Without doing a too deep dive, I’m guessing the ETF was promoted at launch and thereafter interest has fallen as performance has not been good at all. A few other things can be noticed, starting around this spring the performance has turned around and interest (AUM) has at the same time spiked. Still in relative terms, this basket has massively underperformed most benchmarks around the world.
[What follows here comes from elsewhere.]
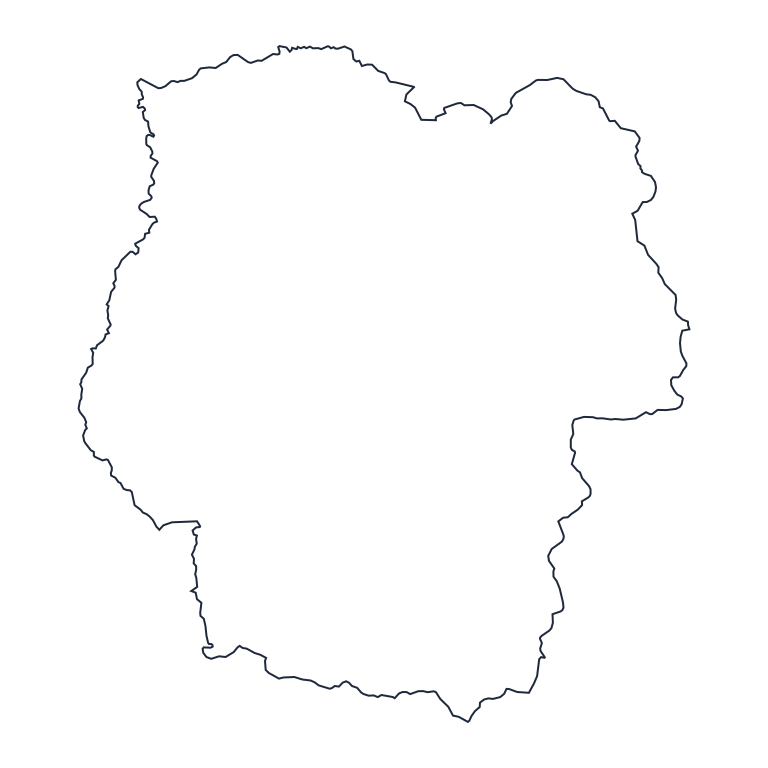 Phuoc Son, Quàng Nam, Vietnam
{"feature_id": "81297802B80912783182295", "entity_name": "Phuoc Son", "entity_type": "district", "adm_level": 2, "iso_a3": "VNM", "parent_name": "Vietnam", "parent_adm1": "Quàng Nam", "projection": "mercator", "projection_center": [107.809, 15.387], "detail": "fine", "context": "isolated", "style": "outline", "palette": "slate", "viewbox_px": 768, "rotation_deg": 0, "n_neighbors": 0, "source": "geoboundaries", "source_scale": "gbopen_adm2", "svg_char_len": 6008}
<svg xmlns="http://www.w3.org/2000/svg" viewBox="0 0 768 768"><path d="M689.4,329.3L688.1,325.1L687.9,321.6L682.4,319.5L677.7,315.4L676.1,313.0L675.1,308.6L676.2,299.6L675.6,295.0L664.8,284.1L662.2,278.2L658.3,272.7L658.6,267.2L656.3,263.8L648.1,254.9L644.4,245.6L637.5,241.2L635.2,220.0L632.3,213.7L637.6,210.8L642.7,202.1L646.8,202.0L650.9,200.0L653.4,196.9L655.5,191.4L656.0,187.2L655.0,182.0L650.9,175.9L644.5,173.8L642.0,172.1L642.0,170.5L640.4,168.5L640.5,166.1L638.1,163.9L635.5,156.5L635.5,155.1L638.0,150.7L636.1,146.6L639.3,141.1L639.6,138.0L634.8,131.4L620.8,128.2L614.8,120.8L610.2,121.2L609.2,120.6L603.0,108.5L599.8,107.2L598.6,101.3L595.3,97.3L590.7,94.8L586.3,94.3L576.3,90.9L572.7,88.7L563.4,79.2L557.1,77.9L547.3,80.0L537.8,79.9L535.9,80.5L529.8,85.1L515.8,92.9L511.3,98.9L510.7,102.2L512.0,106.0L506.9,113.8L501.2,115.6L493.0,121.1L490.5,123.7L491.9,119.5L491.6,117.4L489.2,114.5L483.2,109.4L473.7,105.0L464.5,105.3L460.9,103.0L457.6,103.3L444.3,107.9L443.9,109.3L445.6,113.2L436.5,116.6L435.7,118.0L435.9,120.2L421.3,119.8L415.1,107.7L410.6,104.1L404.9,101.3L406.4,94.5L414.0,87.1L413.7,86.8L395.6,82.4L390.4,81.8L388.9,80.4L386.0,74.2L384.6,73.1L378.2,70.9L372.1,64.7L367.3,64.5L361.9,66.0L359.3,60.8L356.3,61.5L353.4,59.0L352.4,51.3L351.0,49.5L344.5,46.5L337.9,48.7L335.6,48.6L333.6,47.2L331.0,48.3L328.8,46.4L327.6,46.3L321.3,49.1L318.2,48.1L312.9,48.3L310.0,46.6L306.3,48.2L304.1,46.8L300.9,48.3L297.7,46.9L297.0,48.9L296.2,49.1L292.1,47.8L291.6,49.9L289.8,51.7L286.5,47.5L279.5,46.1L278.2,47.1L279.6,51.5L279.3,53.9L277.5,54.5L273.1,54.0L261.6,60.8L257.7,60.5L250.9,62.9L248.1,62.1L237.7,54.9L233.4,55.1L230.0,57.2L226.3,62.0L222.0,63.8L215.7,68.0L209.3,67.4L200.7,68.4L199.1,69.8L196.5,74.5L192.0,78.2L184.2,80.9L180.6,80.9L177.5,82.1L173.8,81.0L171.1,81.3L165.5,86.1L161.1,88.0L158.3,88.2L140.9,79.0L137.3,82.3L137.5,85.1L139.3,89.0L141.7,91.7L141.8,94.4L143.1,97.3L142.8,98.9L138.7,100.4L139.3,104.0L137.8,105.6L137.7,107.1L138.6,108.0L143.0,106.9L144.8,108.6L145.1,110.1L142.8,112.0L143.7,117.8L144.9,119.9L148.1,121.6L148.4,126.1L150.1,131.7L150.7,132.7L153.5,134.3L154.1,135.5L153.4,136.7L149.7,135.0L148.3,134.9L146.7,136.0L146.2,138.7L146.3,144.0L146.8,145.1L150.2,147.3L152.3,151.5L152.4,153.6L150.7,155.8L150.6,157.7L156.9,161.1L157.8,162.6L153.7,168.8L151.3,175.2L151.2,176.8L154.0,181.0L154.2,183.4L153.3,184.6L149.7,186.3L148.5,190.4L148.7,193.7L151.3,196.2L151.7,197.8L150.1,199.9L143.8,202.0L141.0,203.8L139.3,206.2L139.2,207.8L140.1,209.7L146.7,214.0L149.6,217.0L154.8,216.7L156.3,218.9L157.0,221.5L153.8,222.8L152.2,224.4L148.9,229.9L149.3,232.7L145.1,233.8L144.6,237.7L143.2,239.3L135.2,243.7L135.7,245.7L138.6,248.2L138.2,252.5L135.6,254.3L132.6,251.8L130.3,251.8L121.5,260.3L118.4,266.9L115.5,269.3L115.1,271.1L115.9,279.8L113.3,283.3L114.6,285.9L114.5,287.7L111.1,291.9L109.3,300.3L106.7,304.4L108.6,306.1L107.4,310.5L108.2,315.4L107.8,318.3L110.7,324.6L110.3,325.8L107.1,329.5L108.9,333.2L105.6,334.4L105.0,337.3L103.2,340.6L97.0,345.3L95.8,348.5L92.7,348.3L91.1,349.0L93.2,352.8L92.5,357.1L92.7,363.9L91.6,365.4L87.8,367.7L86.2,372.7L81.5,379.4L81.3,382.4L80.2,384.2L82.2,388.8L81.3,394.8L81.4,398.4L79.9,401.1L78.6,408.5L79.8,411.9L84.4,417.8L86.2,422.2L85.3,424.7L86.8,428.4L85.2,430.0L83.1,435.4L84.2,441.1L85.4,443.2L90.8,450.2L93.9,452.0L93.8,455.4L94.5,456.6L102.5,460.4L106.4,459.4L107.9,459.9L111.8,467.3L111.8,470.3L110.9,472.7L111.1,475.5L115.4,477.8L118.4,482.1L120.5,483.0L123.6,488.8L126.8,490.1L130.0,490.3L131.8,492.1L134.6,505.2L140.6,509.7L142.8,512.5L146.9,514.3L150.0,516.9L152.9,520.1L156.4,526.6L159.3,529.8L163.4,525.3L172.0,522.3L197.0,521.3L199.6,525.3L200.1,526.6L199.6,527.1L196.1,527.4L192.6,530.5L193.8,534.5L196.9,535.5L196.1,538.8L196.7,543.7L194.8,546.9L194.5,549.3L191.9,554.7L194.0,558.8L193.7,563.4L196.1,566.1L196.2,569.6L195.2,574.3L196.3,577.9L197.2,586.9L191.3,591.0L195.7,592.7L197.0,599.2L201.4,602.8L200.2,612.8L200.5,615.9L203.8,618.8L205.4,625.7L206.5,635.9L208.1,642.8L208.8,643.9L211.5,644.1L212.6,645.3L212.6,646.7L210.5,647.7L203.7,647.4L202.6,648.8L203.3,652.9L206.4,657.0L211.2,658.8L219.1,656.3L225.6,657.0L233.7,652.1L237.6,647.3L239.7,645.9L242.5,647.9L246.9,648.7L254.6,653.0L260.4,654.8L266.1,657.9L265.0,661.0L265.7,669.9L268.8,673.0L279.0,678.6L283.2,677.5L294.3,677.0L302.4,679.5L310.6,680.5L314.6,682.3L318.7,685.4L329.7,688.7L331.7,688.2L334.8,686.0L338.9,686.6L342.6,682.7L346.1,681.3L349.0,682.7L352.0,686.0L357.1,687.8L361.3,692.6L363.5,694.0L368.7,695.7L373.7,695.4L377.8,697.1L381.4,695.0L392.7,697.0L394.7,698.2L399.1,693.4L402.7,692.0L406.7,692.1L410.1,694.1L418.3,691.2L423.2,691.1L427.5,692.2L433.7,691.3L435.9,692.1L440.3,699.0L448.3,706.8L453.0,715.6L458.7,716.8L467.9,721.9L469.4,720.6L471.5,716.0L474.9,711.2L479.7,707.0L480.0,702.6L484.1,699.5L488.3,698.4L493.0,698.9L500.2,697.1L504.2,693.8L506.5,688.9L509.0,689.0L517.2,692.0L528.9,692.8L534.0,683.4L537.1,676.1L539.2,659.2L541.1,657.1L544.4,657.8L544.8,657.3L540.5,650.9L540.2,648.4L541.9,643.1L540.0,638.8L540.1,637.6L541.7,635.8L549.3,630.6L551.4,628.2L552.9,622.7L552.5,614.2L560.5,611.5L562.3,610.2L563.5,607.7L563.0,602.5L559.7,588.6L556.8,581.3L553.5,576.7L553.4,571.5L554.3,568.5L549.0,560.9L548.2,555.9L551.7,549.0L561.9,541.6L563.5,538.7L563.8,536.3L563.3,534.4L558.3,521.4L563.2,517.7L567.7,517.3L571.5,513.9L577.7,509.7L582.1,505.1L581.9,501.3L588.4,497.4L590.0,495.7L590.6,493.6L590.5,489.1L589.1,486.2L582.1,478.1L580.0,472.4L577.4,470.6L571.8,464.2L575.1,452.6L574.7,451.4L571.9,449.9L570.8,447.6L570.8,439.6L573.3,434.0L572.3,425.1L573.7,420.4L574.6,419.5L584.0,416.9L593.0,417.2L596.9,418.4L602.6,418.3L610.9,419.5L615.3,419.0L623.3,419.7L635.7,418.4L646.0,412.2L649.9,414.1L652.1,414.1L657.6,409.9L666.2,410.1L676.0,408.9L679.8,406.9L681.6,404.3L682.9,398.5L681.3,396.5L677.2,394.5L674.3,390.7L671.3,385.3L671.0,379.9L673.0,377.3L678.1,377.3L679.9,376.0L683.3,369.9L686.3,366.1L686.4,363.3L682.3,355.7L680.8,351.4L680.0,343.2L680.6,336.9L682.3,330.7L689.4,329.3Z" fill="none" stroke="#1e293b" stroke-width="2"/></svg>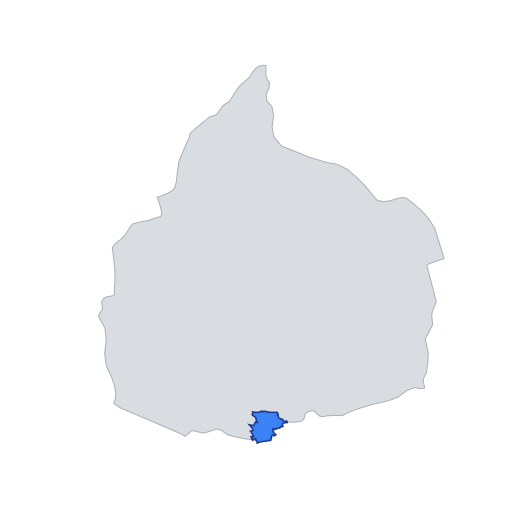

The Index is down -41% since start of 2011 whereas S&P (without dividends) has returned 70%. This year, 2016, the Index has outperformed S&P with 16%. Could this be start of a turn-around and the long up-trend I believe we will see in the sector?

Possible buying squeeze

Another interesting factor is something seen in other ETFs that become “too popular”. Fairly small companies can belong to an ETF which gets massive inflows and the ETF providers are forced to buy stocks in the smaller company and thereby pushing the price significantly. This happened earlier with the Cyber Security ETF (HACK US) and affected the small Finish Anti-virus provider F-Secure.

Let’s calculate how much inflow is needed in the ETF to start pushing the price in my holding Coslight Technology. The fund holds a 0.9% position in Coslight. Looking at this years spike in AUM, the biggest inflow was on June 13 with 15.7 MUSD in one single day. This translates to 15.7*0.9%*7.75 = 1.1 MHKD, which is about 30% of an average daily volume, so not enough to move the stock price (the stock was actually down over the day). But this ETF is obviously not something famous (yet). So let’s play with the thought that the ETF gets the same type of exposure as the HACK ETF which grew from a few million AUM to over 1bn USD. It had an maximum inflow of 175 MUSD on one single day. Re-doing our calculus: 175*0.9%*7.75= 12.2 MHKD which is about 4x the average daily volume, obviously a somewhat unrealistic scenario, but you never know.


This ETF might be a good choice for a portfolio that believe in the Future of EV. Just remember that there is a possibility that EV becomes a reality, but competition is so fierce so no money is made by the companies in this space, something like the aero-industry, never put all eggs in one basket.